* **TASK ITEM**: Somewhere below are a line with "开盘, 2019/01/14: 8.65 -> 8.67" and a later line with "收盘, 2019/01/18: 8.8 -> none". Output exactly those lines and all lines between them.

* **EXERCISE INPUT**:

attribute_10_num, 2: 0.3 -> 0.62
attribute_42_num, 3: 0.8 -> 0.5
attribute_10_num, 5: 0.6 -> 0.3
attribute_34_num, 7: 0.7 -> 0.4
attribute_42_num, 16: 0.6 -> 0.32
--
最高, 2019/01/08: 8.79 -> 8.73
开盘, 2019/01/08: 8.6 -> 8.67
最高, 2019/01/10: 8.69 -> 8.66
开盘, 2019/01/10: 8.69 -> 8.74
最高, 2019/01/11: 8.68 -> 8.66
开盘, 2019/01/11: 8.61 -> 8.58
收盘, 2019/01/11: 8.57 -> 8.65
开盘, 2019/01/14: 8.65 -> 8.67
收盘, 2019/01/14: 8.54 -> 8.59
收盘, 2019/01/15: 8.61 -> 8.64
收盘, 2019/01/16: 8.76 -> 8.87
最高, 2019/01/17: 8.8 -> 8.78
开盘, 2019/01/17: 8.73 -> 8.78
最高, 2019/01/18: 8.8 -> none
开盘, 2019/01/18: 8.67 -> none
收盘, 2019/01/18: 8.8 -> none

* **ANSWER TO THE EXERCISE**:
开盘, 2019/01/14: 8.65 -> 8.67
收盘, 2019/01/14: 8.54 -> 8.59
收盘, 2019/01/15: 8.61 -> 8.64
收盘, 2019/01/16: 8.76 -> 8.87
最高, 2019/01/17: 8.8 -> 8.78
开盘, 2019/01/17: 8.73 -> 8.78
最高, 2019/01/18: 8.8 -> none
开盘, 2019/01/18: 8.67 -> none
收盘, 2019/01/18: 8.8 -> none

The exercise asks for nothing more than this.